▶ Vorliegender Text:
================================

Allmählich kommt Bewegung ins Spiel. Seit Jahren schon mahnen Kritiker, die als zu starr gescholtenen deutschen Tarifverträge müßten grundlegend reformiert werden. Die Verantwortlichen bei Gewerkschaften und Arbeitgebern denken da mittlerweile nicht mehr viel anders. Jüngstes Beispiel: Klaus Zwickel, Chef der IG Metall, ließ in dieser Woche wissen, auch er sehe in der Tarifpolitik "Modernisierungsbedarf". Künftig müsse es zwischen Branchen und Regionen größere Unterschiede geben.

Was auf den ersten Blick sehr technisch klingt, bedeutet tatsächlich eine kleine Revolution. Denn bislang gelten die von der IG Metall erstrittenen Flächentarifverträge unterschiedslos für alle Betriebe der weitgefächerten Metall- und Elektroindustrie, egal ob sie Büroklammern, Glühbirnen oder Sportwagen produzieren. Und formal wurden zwar in allen Tarifbezirken separate Abkommen ausgehandelt, de facto unterschieden die sich aber nur in Kleinigkeiten. Zwickels Idee bedeutet nicht weniger, als sich von dieser seit Jahrzehnten geübten Praxis zu verabschieden.

================================

▶ Datensatz:
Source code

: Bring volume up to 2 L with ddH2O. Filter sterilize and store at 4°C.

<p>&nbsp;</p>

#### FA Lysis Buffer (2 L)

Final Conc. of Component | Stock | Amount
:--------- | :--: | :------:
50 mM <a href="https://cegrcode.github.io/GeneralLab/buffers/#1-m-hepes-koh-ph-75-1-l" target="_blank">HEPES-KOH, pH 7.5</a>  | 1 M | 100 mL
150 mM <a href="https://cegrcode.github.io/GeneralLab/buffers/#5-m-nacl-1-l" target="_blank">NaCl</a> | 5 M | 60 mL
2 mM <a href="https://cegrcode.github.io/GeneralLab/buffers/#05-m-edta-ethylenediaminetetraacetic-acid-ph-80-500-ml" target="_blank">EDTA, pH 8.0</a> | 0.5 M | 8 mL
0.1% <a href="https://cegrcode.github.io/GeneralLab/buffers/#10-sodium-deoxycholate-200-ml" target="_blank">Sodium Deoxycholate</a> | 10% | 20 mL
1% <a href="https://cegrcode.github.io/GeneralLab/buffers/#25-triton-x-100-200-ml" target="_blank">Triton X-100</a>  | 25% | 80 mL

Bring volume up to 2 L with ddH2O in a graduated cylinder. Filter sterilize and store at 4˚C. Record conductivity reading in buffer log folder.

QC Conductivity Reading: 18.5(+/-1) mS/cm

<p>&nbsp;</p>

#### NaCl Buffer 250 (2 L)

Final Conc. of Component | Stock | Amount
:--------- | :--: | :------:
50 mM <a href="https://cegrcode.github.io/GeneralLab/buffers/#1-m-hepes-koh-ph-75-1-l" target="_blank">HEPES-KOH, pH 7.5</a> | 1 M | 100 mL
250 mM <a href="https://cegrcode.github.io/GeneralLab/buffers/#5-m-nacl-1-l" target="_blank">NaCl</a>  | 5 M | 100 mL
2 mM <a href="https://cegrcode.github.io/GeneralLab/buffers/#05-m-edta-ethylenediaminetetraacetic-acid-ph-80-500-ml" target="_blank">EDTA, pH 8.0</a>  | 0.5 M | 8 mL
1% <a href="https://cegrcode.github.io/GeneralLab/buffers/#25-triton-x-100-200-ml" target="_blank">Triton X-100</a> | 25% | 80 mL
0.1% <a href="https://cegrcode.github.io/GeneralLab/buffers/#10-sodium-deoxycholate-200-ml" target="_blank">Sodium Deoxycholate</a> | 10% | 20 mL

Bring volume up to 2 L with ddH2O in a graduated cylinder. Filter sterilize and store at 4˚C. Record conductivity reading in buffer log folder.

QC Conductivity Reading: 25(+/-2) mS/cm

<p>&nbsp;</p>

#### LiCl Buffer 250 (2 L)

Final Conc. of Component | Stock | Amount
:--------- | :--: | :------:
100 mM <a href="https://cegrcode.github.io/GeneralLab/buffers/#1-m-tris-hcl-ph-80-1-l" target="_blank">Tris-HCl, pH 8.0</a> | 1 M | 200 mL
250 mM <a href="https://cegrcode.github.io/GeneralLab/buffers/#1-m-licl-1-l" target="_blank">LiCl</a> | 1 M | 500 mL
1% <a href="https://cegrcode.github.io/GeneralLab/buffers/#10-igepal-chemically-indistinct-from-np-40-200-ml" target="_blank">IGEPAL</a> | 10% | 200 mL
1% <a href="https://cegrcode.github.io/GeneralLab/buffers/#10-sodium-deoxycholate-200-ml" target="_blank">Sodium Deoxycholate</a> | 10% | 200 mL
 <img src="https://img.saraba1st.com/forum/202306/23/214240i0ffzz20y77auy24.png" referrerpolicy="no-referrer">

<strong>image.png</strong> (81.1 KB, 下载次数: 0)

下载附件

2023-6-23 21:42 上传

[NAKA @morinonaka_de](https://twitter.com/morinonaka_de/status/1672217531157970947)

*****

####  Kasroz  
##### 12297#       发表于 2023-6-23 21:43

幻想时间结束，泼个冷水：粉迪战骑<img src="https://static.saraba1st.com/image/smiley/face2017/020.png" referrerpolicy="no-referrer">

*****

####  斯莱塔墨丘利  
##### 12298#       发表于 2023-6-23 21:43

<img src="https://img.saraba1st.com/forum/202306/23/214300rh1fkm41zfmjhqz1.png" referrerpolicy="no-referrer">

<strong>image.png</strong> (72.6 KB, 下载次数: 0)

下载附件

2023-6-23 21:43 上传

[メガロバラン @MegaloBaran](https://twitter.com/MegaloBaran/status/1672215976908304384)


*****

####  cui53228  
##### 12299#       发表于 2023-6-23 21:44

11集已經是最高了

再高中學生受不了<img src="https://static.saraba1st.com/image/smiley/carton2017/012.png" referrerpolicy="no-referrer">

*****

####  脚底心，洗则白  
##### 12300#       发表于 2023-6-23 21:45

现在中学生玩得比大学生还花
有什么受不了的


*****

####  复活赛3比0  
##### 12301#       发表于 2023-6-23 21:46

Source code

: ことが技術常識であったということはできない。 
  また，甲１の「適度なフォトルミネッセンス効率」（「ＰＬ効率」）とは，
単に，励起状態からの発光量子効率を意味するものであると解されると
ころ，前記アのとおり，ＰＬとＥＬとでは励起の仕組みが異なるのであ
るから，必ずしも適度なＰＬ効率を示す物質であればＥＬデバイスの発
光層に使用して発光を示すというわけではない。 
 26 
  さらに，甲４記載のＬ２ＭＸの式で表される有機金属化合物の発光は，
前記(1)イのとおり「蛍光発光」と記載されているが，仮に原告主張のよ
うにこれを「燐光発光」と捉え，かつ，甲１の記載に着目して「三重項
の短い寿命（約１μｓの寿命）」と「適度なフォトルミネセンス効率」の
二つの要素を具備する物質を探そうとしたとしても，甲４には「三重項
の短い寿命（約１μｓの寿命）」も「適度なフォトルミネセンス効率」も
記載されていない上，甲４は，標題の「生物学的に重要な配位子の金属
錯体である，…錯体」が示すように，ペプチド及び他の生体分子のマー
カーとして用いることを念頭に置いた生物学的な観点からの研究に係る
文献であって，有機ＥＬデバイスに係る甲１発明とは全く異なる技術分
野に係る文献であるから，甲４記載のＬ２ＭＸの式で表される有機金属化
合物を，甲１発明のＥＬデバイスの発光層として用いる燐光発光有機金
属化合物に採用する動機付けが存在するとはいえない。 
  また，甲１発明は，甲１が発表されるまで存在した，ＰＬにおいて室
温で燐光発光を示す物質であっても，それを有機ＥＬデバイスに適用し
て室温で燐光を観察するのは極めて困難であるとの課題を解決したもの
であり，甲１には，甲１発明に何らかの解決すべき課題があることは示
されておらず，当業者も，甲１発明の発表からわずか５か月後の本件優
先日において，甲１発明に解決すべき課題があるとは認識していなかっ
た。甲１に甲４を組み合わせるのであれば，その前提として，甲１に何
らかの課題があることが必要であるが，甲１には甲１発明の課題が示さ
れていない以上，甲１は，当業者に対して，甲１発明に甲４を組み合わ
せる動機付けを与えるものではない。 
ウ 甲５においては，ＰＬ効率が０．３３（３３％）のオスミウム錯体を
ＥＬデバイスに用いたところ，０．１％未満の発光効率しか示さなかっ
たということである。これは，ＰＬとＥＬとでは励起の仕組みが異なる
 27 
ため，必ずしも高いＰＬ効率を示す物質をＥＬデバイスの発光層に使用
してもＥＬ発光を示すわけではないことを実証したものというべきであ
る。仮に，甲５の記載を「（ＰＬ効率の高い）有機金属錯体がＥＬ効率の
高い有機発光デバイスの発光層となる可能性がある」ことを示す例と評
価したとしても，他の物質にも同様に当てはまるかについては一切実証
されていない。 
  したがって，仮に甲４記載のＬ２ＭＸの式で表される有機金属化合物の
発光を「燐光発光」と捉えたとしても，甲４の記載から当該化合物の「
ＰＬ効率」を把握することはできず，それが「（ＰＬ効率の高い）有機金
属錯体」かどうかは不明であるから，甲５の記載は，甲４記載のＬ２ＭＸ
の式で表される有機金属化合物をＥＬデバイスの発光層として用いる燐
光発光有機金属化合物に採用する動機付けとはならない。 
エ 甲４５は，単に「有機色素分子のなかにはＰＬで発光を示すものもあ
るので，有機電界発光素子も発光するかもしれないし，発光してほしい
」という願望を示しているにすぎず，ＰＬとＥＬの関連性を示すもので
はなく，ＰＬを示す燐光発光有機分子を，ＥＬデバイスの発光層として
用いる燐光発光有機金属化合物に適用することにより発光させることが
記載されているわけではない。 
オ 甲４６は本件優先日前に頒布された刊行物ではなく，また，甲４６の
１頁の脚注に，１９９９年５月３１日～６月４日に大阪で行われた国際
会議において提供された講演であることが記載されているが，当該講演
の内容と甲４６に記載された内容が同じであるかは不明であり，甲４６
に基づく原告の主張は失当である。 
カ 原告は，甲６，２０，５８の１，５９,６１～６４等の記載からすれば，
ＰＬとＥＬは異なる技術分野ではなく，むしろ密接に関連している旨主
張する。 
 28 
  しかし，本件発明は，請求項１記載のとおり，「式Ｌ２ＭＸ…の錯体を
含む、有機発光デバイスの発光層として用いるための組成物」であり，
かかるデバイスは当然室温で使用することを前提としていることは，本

================================

▶ Was zu tun ist: Schreibe den Text über die Reform der deutschen Tarifverträge im Anschluss an seinen letzten Satz weiter. Die Zeilen haben mit dem Text nichts zu tun.

▶ Ergebnis:
Bei den Arbeitgebern wird sich freilich mancher gut überlegen, ob er diesem Vorstoß folgen mag. Denn bisher müssen sich die Tarifabschlüsse auch an jenen Branchen orientieren, in denen die Rentabilität nicht allzu üppig ist. Dieses Geleitzugprinzip nutzt profitablen Industrien, die sich allenfalls überlegen können, ihren Leuten freiwillig ein paar Mark draufzuzahlen. Künftig wird die IG Metall dort kräftig zulangen wollen, wo die Gewinne ordentlich sprudeln.

Doch auch für die Gewerkschaft ist das Vorhaben nicht ohne Risiko.

Denn der alte Grundsatz "Gleicher Lohn für gleiche Arbeit" gilt immer weniger, wenn Einkommensunterschiede etwa zwischen den Regionen wachsen. Eine Alternative aber gibt es nicht. Entweder nähert sich das Tarifsystem der Realität an, und die ist sehr differenziert.

Oder es wird alsbald kaum noch eine Rolle spielen.